Top of DATA

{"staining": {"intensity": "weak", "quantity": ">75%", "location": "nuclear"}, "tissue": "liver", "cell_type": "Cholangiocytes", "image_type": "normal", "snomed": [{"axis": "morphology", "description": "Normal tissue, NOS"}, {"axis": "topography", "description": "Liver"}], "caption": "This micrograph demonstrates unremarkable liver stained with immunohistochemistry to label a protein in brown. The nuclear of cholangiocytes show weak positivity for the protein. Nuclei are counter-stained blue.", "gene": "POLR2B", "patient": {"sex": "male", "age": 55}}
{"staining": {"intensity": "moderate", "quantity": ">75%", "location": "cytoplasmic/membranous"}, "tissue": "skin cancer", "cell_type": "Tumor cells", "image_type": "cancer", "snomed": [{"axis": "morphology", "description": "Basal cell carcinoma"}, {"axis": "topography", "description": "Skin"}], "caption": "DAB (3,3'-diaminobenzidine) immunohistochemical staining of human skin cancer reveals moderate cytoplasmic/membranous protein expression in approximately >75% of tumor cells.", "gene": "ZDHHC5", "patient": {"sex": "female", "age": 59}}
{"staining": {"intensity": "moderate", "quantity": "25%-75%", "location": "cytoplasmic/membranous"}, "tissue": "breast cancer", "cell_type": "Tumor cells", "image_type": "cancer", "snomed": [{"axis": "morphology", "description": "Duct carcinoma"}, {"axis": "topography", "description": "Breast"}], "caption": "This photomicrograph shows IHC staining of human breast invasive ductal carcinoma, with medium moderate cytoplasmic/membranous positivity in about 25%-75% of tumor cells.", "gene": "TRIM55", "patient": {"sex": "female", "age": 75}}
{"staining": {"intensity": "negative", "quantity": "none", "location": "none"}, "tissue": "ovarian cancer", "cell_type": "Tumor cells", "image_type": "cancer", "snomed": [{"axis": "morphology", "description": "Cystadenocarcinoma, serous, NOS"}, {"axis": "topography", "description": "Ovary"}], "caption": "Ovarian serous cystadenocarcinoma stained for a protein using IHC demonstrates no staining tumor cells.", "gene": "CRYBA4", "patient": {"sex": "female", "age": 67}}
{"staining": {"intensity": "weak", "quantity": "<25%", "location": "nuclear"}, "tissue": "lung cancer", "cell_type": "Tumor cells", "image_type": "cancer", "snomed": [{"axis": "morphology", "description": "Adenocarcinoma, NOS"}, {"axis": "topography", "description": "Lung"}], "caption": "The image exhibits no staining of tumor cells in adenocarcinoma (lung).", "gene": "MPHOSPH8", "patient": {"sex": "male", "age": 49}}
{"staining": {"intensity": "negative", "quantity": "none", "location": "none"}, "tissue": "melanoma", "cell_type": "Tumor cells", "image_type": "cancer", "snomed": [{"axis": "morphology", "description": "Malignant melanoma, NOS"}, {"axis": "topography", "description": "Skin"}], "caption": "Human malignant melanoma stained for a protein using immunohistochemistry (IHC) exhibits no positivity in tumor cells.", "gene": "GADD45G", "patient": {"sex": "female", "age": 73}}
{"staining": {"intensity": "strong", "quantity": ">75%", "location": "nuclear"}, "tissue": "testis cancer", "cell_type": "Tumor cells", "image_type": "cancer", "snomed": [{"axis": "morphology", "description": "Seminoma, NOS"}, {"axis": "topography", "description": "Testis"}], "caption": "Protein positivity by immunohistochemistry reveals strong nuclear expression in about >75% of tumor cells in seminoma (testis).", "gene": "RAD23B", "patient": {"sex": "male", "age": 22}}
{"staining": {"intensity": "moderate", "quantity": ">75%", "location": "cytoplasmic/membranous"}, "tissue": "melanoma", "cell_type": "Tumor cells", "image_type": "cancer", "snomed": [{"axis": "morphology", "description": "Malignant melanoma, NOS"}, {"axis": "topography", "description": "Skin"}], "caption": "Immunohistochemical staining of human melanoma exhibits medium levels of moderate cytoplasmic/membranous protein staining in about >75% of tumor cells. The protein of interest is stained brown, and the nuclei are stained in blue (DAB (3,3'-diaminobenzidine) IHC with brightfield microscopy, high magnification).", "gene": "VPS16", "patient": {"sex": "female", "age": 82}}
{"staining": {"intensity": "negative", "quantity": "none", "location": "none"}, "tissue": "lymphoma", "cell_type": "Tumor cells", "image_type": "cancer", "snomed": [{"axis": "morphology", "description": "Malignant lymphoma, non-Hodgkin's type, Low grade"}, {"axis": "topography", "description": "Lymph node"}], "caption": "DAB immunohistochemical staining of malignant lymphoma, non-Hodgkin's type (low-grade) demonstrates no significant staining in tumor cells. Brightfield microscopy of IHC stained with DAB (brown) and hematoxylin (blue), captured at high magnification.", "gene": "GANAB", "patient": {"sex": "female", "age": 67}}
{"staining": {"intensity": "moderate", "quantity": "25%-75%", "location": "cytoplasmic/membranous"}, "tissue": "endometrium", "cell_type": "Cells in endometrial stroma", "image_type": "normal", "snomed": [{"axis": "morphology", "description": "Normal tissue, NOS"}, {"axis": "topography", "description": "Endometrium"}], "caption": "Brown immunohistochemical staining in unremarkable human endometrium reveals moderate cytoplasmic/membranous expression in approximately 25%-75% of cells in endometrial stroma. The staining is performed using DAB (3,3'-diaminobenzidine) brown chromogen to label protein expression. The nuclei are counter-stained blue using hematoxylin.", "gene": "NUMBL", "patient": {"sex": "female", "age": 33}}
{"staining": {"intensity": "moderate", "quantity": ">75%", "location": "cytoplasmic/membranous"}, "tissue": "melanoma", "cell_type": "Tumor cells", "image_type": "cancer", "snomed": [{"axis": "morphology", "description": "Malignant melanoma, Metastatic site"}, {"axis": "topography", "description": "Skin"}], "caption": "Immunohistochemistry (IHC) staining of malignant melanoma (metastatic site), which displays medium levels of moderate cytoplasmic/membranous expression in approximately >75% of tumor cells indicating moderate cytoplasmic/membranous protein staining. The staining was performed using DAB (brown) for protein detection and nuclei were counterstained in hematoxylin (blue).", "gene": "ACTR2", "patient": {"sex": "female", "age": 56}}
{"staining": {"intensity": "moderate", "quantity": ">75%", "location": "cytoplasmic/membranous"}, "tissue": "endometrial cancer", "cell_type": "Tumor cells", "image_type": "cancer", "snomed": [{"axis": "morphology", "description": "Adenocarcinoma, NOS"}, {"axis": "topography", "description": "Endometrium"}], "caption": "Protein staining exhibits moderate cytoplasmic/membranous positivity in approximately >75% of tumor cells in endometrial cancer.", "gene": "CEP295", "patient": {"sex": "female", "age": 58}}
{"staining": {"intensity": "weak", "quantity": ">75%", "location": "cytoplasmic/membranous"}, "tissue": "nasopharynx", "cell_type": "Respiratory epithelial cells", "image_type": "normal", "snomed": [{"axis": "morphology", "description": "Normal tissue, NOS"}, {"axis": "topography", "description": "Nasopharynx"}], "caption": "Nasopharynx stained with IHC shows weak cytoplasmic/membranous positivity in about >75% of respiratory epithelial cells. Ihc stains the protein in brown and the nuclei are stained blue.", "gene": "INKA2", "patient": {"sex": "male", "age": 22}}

Bottom of DATA

WHAT TO PRODUCE -> Repeat every line of the data precisely.

SOLUTION BELOW ->
{"staining": {"intensity": "weak", "quantity": ">75%", "location": "nuclear"}, "tissue": "liver", "cell_type": "Cholangiocytes", "image_type": "normal", "snomed": [{"axis": "morphology", "description": "Normal tissue, NOS"}, {"axis": "topography", "description": "Liver"}], "caption": "This micrograph demonstrates unremarkable liver stained with immunohistochemistry to label a protein in brown. The nuclear of cholangiocytes show weak positivity for the protein. Nuclei are counter-stained blue.", "gene": "POLR2B", "patient": {"sex": "male", "age": 55}}
{"staining": {"intensity": "moderate", "quantity": ">75%", "location": "cytoplasmic/membranous"}, "tissue": "skin cancer", "cell_type": "Tumor cells", "image_type": "cancer", "snomed": [{"axis": "morphology", "description": "Basal cell carcinoma"}, {"axis": "topography", "description": "Skin"}], "caption": "DAB (3,3'-diaminobenzidine) immunohistochemical staining of human skin cancer reveals moderate cytoplasmic/membranous protein expression in approximately >75% of tumor cells.", "gene": "ZDHHC5", "patient": {"sex": "female", "age": 59}}
{"staining": {"intensity": "moderate", "quantity": "25%-75%", "location": "cytoplasmic/membranous"}, "tissue": "breast cancer", "cell_type": "Tumor cells", "image_type": "cancer", "snomed": [{"axis": "morphology", "description": "Duct carcinoma"}, {"axis": "topography", "description": "Breast"}], "caption": "This photomicrograph shows IHC staining of human breast invasive ductal carcinoma, with medium moderate cytoplasmic/membranous positivity in about 25%-75% of tumor cells.", "gene": "TRIM55", "patient": {"sex": "female", "age": 75}}
{"staining": {"intensity": "negative", "quantity": "none", "location": "none"}, "tissue": "ovarian cancer", "cell_type": "Tumor cells", "image_type": "cancer", "snomed": [{"axis": "morphology", "description": "Cystadenocarcinoma, serous, NOS"}, {"axis": "topography", "description": "Ovary"}], "caption": "Ovarian serous cystadenocarcinoma stained for a protein using IHC demonstrates no staining tumor cells.", "gene": "CRYBA4", "patient": {"sex": "female", "age": 67}}
{"staining": {"intensity": "weak", "quantity": "<25%", "location": "nuclear"}, "tissue": "lung cancer", "cell_type": "Tumor cells", "image_type": "cancer", "snomed": [{"axis": "morphology", "description": "Adenocarcinoma, NOS"}, {"axis": "topography", "description": "Lung"}], "caption": "The image exhibits no staining of tumor cells in adenocarcinoma (lung).", "gene": "MPHOSPH8", "patient": {"sex": "male", "age": 49}}
{"staining": {"intensity": "negative", "quantity": "none", "location": "none"}, "tissue": "melanoma", "cell_type": "Tumor cells", "image_type": "cancer", "snomed": [{"axis": "morphology", "description": "Malignant melanoma, NOS"}, {"axis": "topography", "description": "Skin"}], "caption": "Human malignant melanoma stained for a protein using immunohistochemistry (IHC) exhibits no positivity in tumor cells.", "gene": "GADD45G", "patient": {"sex": "female", "age": 73}}
{"staining": {"intensity": "strong", "quantity": ">75%", "location": "nuclear"}, "tissue": "testis cancer", "cell_type": "Tumor cells", "image_type": "cancer", "snomed": [{"axis": "morphology", "description": "Seminoma, NOS"}, {"axis": "topography", "description": "Testis"}], "caption": "Protein positivity by immunohistochemistry reveals strong nuclear expression in about >75% of tumor cells in seminoma (testis).", "gene": "RAD23B", "patient": {"sex": "male", "age": 22}}
{"staining": {"intensity": "moderate", "quantity": ">75%", "location": "cytoplasmic/membranous"}, "tissue": "melanoma", "cell_type": "Tumor cells", "image_type": "cancer", "snomed": [{"axis": "morphology", "description": "Malignant melanoma, NOS"}, {"axis": "topography", "description": "Skin"}], "caption": "Immunohistochemical staining of human melanoma exhibits medium levels of moderate cytoplasmic/membranous protein staining in about >75% of tumor cells. The protein of interest is stained brown, and the nuclei are stained in blue (DAB (3,3'-diaminobenzidine) IHC with brightfield microscopy, high magnification).", "gene": "VPS16", "patient": {"sex": "female", "age": 82}}
{"staining": {"intensity": "negative", "quantity": "none", "location": "none"}, "tissue": "lymphoma", "cell_type": "Tumor cells", "image_type": "cancer", "snomed": [{"axis": "morphology", "description": "Malignant lymphoma, non-Hodgkin's type, Low grade"}, {"axis": "topography", "description": "Lymph node"}], "caption": "DAB immunohistochemical staining of malignant lymphoma, non-Hodgkin's type (low-grade) demonstrates no significant staining in tumor cells. Brightfield microscopy of IHC stained with DAB (brown) and hematoxylin (blue), captured at high magnification.", "gene": "GANAB", "patient": {"sex": "female", "age": 67}}
{"staining": {"intensity": "moderate", "quantity": "25%-75%", "location": "cytoplasmic/membranous"}, "tissue": "endometrium", "cell_type": "Cells in endometrial stroma", "image_type": "normal", "snomed": [{"axis": "morphology", "description": "Normal tissue, NOS"}, {"axis": "topography", "description": "Endometrium"}], "caption": "Brown immunohistochemical staining in unremarkable human endometrium reveals moderate cytoplasmic/membranous expression in approximately 25%-75% of cells in endometrial stroma. The staining is performed using DAB (3,3'-diaminobenzidine) brown chromogen to label protein expression. The nuclei are counter-stained blue using hematoxylin.", "gene": "NUMBL", "patient": {"sex": "female", "age": 33}}
{"staining": {"intensity": "moderate", "quantity": ">75%", "location": "cytoplasmic/membranous"}, "tissue": "melanoma", "cell_type": "Tumor cells", "image_type": "cancer", "snomed": [{"axis": "morphology", "description": "Malignant melanoma, Metastatic site"}, {"axis": "topography", "description": "Skin"}], "caption": "Immunohistochemistry (IHC) staining of malignant melanoma (metastatic site), which displays medium levels of moderate cytoplasmic/membranous expression in approximately >75% of tumor cells indicating moderate cytoplasmic/membranous protein staining. The staining was performed using DAB (brown) for protein detection and nuclei were counterstained in hematoxylin (blue).", "gene": "ACTR2", "patient": {"sex": "female", "age": 56}}
{"staining": {"intensity": "moderate", "quantity": ">75%", "location": "cytoplasmic/membranous"}, "tissue": "endometrial cancer", "cell_type": "Tumor cells", "image_type": "cancer", "snomed": [{"axis": "morphology", "description": "Adenocarcinoma, NOS"}, {"axis": "topography", "description": "Endometrium"}], "caption": "Protein staining exhibits moderate cytoplasmic/membranous positivity in approximately >75% of tumor cells in endometrial cancer.", "gene": "CEP295", "patient": {"sex": "female", "age": 58}}
{"staining": {"intensity": "weak", "quantity": ">75%", "location": "cytoplasmic/membranous"}, "tissue": "nasopharynx", "cell_type": "Respiratory epithelial cells", "image_type": "normal", "snomed": [{"axis": "morphology", "description": "Normal tissue, NOS"}, {"axis": "topography", "description": "Nasopharynx"}], "caption": "Nasopharynx stained with IHC shows weak cytoplasmic/membranous positivity in about >75% of respiratory epithelial cells. Ihc stains the protein in brown and the nuclei are stained blue.", "gene": "INKA2", "patient": {"sex": "male", "age": 22}}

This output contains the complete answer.